* **WHAT IS BEING ASKED**
What you give back should match the entries below character for character.

[Records drawn from a dataset]
+ + + +

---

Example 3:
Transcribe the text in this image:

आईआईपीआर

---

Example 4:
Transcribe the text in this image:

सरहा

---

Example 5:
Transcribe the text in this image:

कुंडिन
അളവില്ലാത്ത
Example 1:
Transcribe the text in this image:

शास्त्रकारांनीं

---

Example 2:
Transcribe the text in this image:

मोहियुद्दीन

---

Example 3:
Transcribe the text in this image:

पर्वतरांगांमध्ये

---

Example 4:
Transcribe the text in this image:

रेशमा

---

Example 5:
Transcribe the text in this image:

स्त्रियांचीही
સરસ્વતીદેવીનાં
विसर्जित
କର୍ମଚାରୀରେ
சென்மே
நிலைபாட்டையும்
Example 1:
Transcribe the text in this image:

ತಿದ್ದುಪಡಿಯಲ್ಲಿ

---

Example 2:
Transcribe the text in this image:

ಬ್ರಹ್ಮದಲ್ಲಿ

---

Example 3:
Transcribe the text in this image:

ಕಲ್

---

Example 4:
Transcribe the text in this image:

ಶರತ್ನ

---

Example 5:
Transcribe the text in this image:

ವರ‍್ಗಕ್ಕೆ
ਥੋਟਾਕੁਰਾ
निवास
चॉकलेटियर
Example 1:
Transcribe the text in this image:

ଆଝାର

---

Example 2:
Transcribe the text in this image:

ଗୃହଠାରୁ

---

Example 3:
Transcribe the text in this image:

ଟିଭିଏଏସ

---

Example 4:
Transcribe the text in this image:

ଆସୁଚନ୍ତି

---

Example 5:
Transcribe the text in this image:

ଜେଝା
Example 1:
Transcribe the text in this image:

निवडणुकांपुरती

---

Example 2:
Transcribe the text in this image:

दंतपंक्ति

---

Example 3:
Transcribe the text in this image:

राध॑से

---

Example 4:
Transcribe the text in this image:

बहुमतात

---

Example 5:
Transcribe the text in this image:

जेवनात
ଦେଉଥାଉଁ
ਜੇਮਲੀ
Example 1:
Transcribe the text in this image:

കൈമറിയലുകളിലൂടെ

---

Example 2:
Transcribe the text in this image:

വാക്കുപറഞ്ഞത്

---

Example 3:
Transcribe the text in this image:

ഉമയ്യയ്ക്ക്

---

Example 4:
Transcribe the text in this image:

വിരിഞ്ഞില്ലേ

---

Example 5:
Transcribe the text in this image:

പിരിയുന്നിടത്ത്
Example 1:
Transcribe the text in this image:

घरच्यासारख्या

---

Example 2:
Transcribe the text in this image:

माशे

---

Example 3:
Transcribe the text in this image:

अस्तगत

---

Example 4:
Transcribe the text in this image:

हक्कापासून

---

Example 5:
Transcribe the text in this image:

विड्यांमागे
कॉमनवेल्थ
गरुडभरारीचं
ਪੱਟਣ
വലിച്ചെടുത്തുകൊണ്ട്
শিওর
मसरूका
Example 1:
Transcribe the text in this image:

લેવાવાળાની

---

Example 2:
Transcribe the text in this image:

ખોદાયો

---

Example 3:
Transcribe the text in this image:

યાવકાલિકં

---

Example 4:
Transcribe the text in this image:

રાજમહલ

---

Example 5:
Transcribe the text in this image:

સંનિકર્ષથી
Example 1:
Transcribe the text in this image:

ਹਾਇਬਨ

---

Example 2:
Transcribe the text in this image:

+ + + +

* **THE ANSWER**
---

Example 3:
Transcribe the text in this image:

आईआईपीआर

---

Example 4:
Transcribe the text in this image:

सरहा

---

Example 5:
Transcribe the text in this image:

कुंडिन
അളവില്ലാത്ത
Example 1:
Transcribe the text in this image:

शास्त्रकारांनीं

---

Example 2:
Transcribe the text in this image:

मोहियुद्दीन

---

Example 3:
Transcribe the text in this image:

पर्वतरांगांमध्ये

---

Example 4:
Transcribe the text in this image:

रेशमा

---

Example 5:
Transcribe the text in this image:

स्त्रियांचीही
સરસ્વતીદેવીનાં
विसर्जित
କର୍ମଚାରୀରେ
சென்மே
நிலைபாட்டையும்
Example 1:
Transcribe the text in this image:

ತಿದ್ದುಪಡಿಯಲ್ಲಿ

---

Example 2:
Transcribe the text in this image:

ಬ್ರಹ್ಮದಲ್ಲಿ

---

Example 3:
Transcribe the text in this image:

ಕಲ್

---

Example 4:
Transcribe the text in this image:

ಶರತ್ನ

---

Example 5:
Transcribe the text in this image:

ವರ‍್ಗಕ್ಕೆ
ਥੋਟਾਕੁਰਾ
निवास
चॉकलेटियर
Example 1:
Transcribe the text in this image:

ଆଝାର

---

Example 2:
Transcribe the text in this image:

ଗୃହଠାରୁ

---

Example 3:
Transcribe the text in this image:

ଟିଭିଏଏସ

---

Example 4:
Transcribe the text in this image:

ଆସୁଚନ୍ତି

---

Example 5:
Transcribe the text in this image:

ଜେଝା
Example 1:
Transcribe the text in this image:

निवडणुकांपुरती

---

Example 2:
Transcribe the text in this image:

दंतपंक्ति

---

Example 3:
Transcribe the text in this image:

राध॑से

---

Example 4:
Transcribe the text in this image:

बहुमतात

---

Example 5:
Transcribe the text in this image:

जेवनात
ଦେଉଥାଉଁ
ਜੇਮਲੀ
Example 1:
Transcribe the text in this image:

കൈമറിയലുകളിലൂടെ

---

Example 2:
Transcribe the text in this image:

വാക്കുപറഞ്ഞത്

---

Example 3:
Transcribe the text in this image:

ഉമയ്യയ്ക്ക്

---

Example 4:
Transcribe the text in this image:

വിരിഞ്ഞില്ലേ

---

Example 5:
Transcribe the text in this image:

പിരിയുന്നിടത്ത്
Example 1:
Transcribe the text in this image:

घरच्यासारख्या

---

Example 2:
Transcribe the text in this image:

माशे

---

Example 3:
Transcribe the text in this image:

अस्तगत

---

Example 4:
Transcribe the text in this image:

हक्कापासून

---

Example 5:
Transcribe the text in this image:

विड्यांमागे
कॉमनवेल्थ
गरुडभरारीचं
ਪੱਟਣ
വലിച്ചെടുത്തുകൊണ്ട്
শিওর
मसरूका
Example 1:
Transcribe the text in this image:

લેવાવાળાની

---

Example 2:
Transcribe the text in this image:

ખોદાયો

---

Example 3:
Transcribe the text in this image:

યાવકાલિકં

---

Example 4:
Transcribe the text in this image:

રાજમહલ

---

Example 5:
Transcribe the text in this image:

સંનિકર્ષથી
Example 1:
Transcribe the text in this image:

ਹਾਇਬਨ

---

Example 2:
Transcribe the text in this image:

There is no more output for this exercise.